Bonds rallied smartly on Tuesday, with the yield on the 10-year benchmark bond falling by over 4 bps to close at 6.73%. Yields have been trending down since June this year — they have fallen by approximately 60 basis points since June — and have fallen more than 10 bps since September 19.
“Bond yields are definitely headed down. We could see the 10-year testing 6.55%-6.60% levels post the US elections, which is the next stop,” said Jayesh Mehta, MD and Country Treasurer, Bank of America.
Ananth Narayan, regional head of financial markets for ASEAN & South Asia of Standard Chartered Bank, believes there is room for yields to come down. “That’s our base case given the real rate is moving down and the hard 4 % is being replaced with the mandate of an inflation target of 4% plus minus 2%,” Narayan observed.
“Moreover, liquidity is expected to be comfortable given the RBI has already achieved neutrality and more than compensated for FCNR(B) outflows,” he added.
Market participants are convinced there is room for one more rate cut in FY17. “The RBI’s decision, although expected, was an indicator that it is comfortable with where inflation is.
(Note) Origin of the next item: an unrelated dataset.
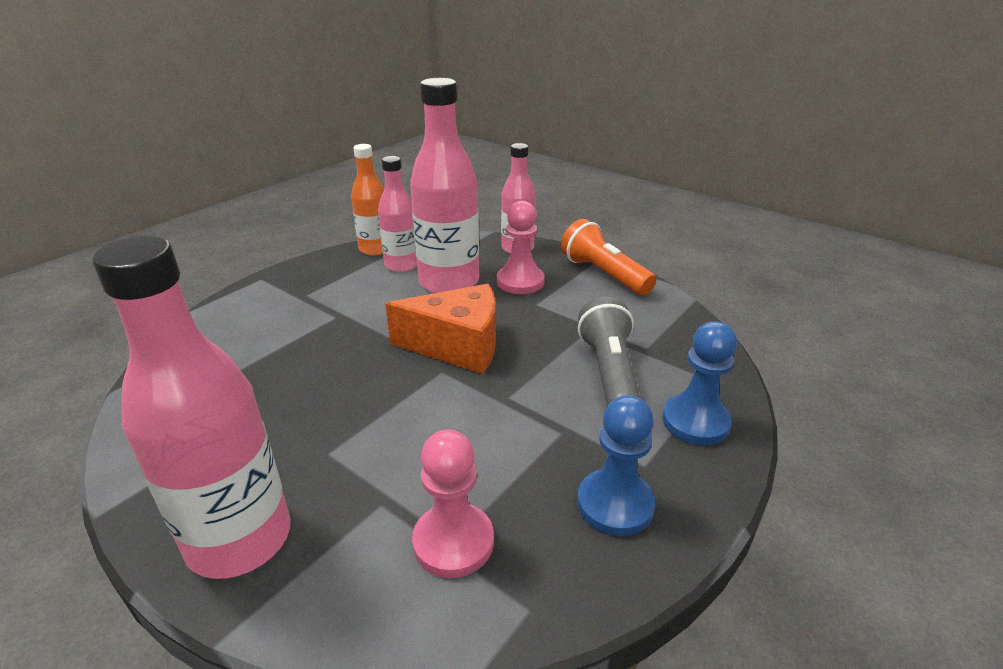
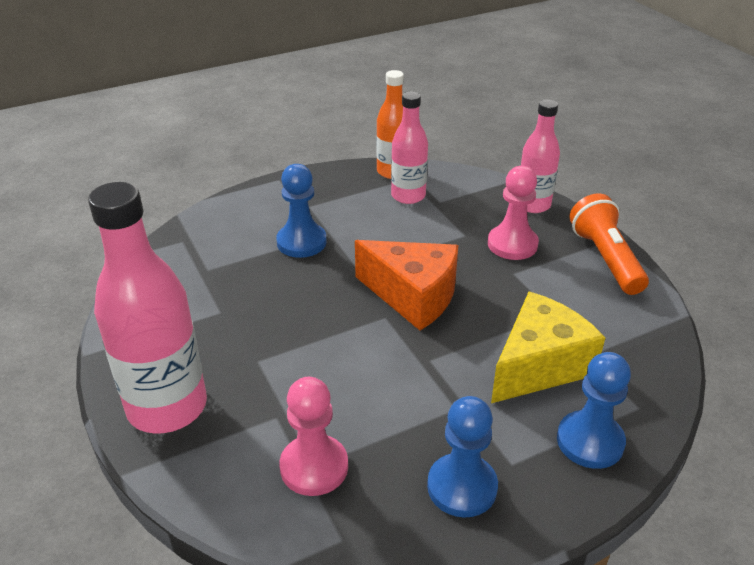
camera: 25 degrees right, 5 degrees up
pink bottle [410,78,479,293] -> none
grey flashlight [578,297,641,406] -> yellow cheese [491,292,605,403]
none -> blue pawn [276,164,327,258]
I know that they said there is an upside risk to the inflation target, but that is always the case in India,” Ashish Parthasarthy, Treasurer at HDFC Bank, told FE.
“If the numbers favour, we might definitely see another rate cut this year, possibly as early as December,” Parthasarthy said.
Ajay Manglunia, head of fixed income at Edelweiss Finance, said he sees the 10-year benchmark yield settling at around 6.50% by the end of March. “There is certainly a possibility of one more rate cut by then given that 25 bps is already done now,” Manglunia said.
Manglunia added that although the central bank said that there were upside risks to its inflation target of 5% by the end of FY17, inflation is already around the 5% level and the recently-concluded healthy monsoon would help in keeping prices down.
Another positive of Tuesday’s monetary policy review seems to be the central bank’s shift in focus to growth and inflation together instead of just inflation.
“It is a big change from what was happening and that is the whole point of having a monetary policy committee,” Kartik Srinivasan, senior vice-president at rating agency ICRA, said.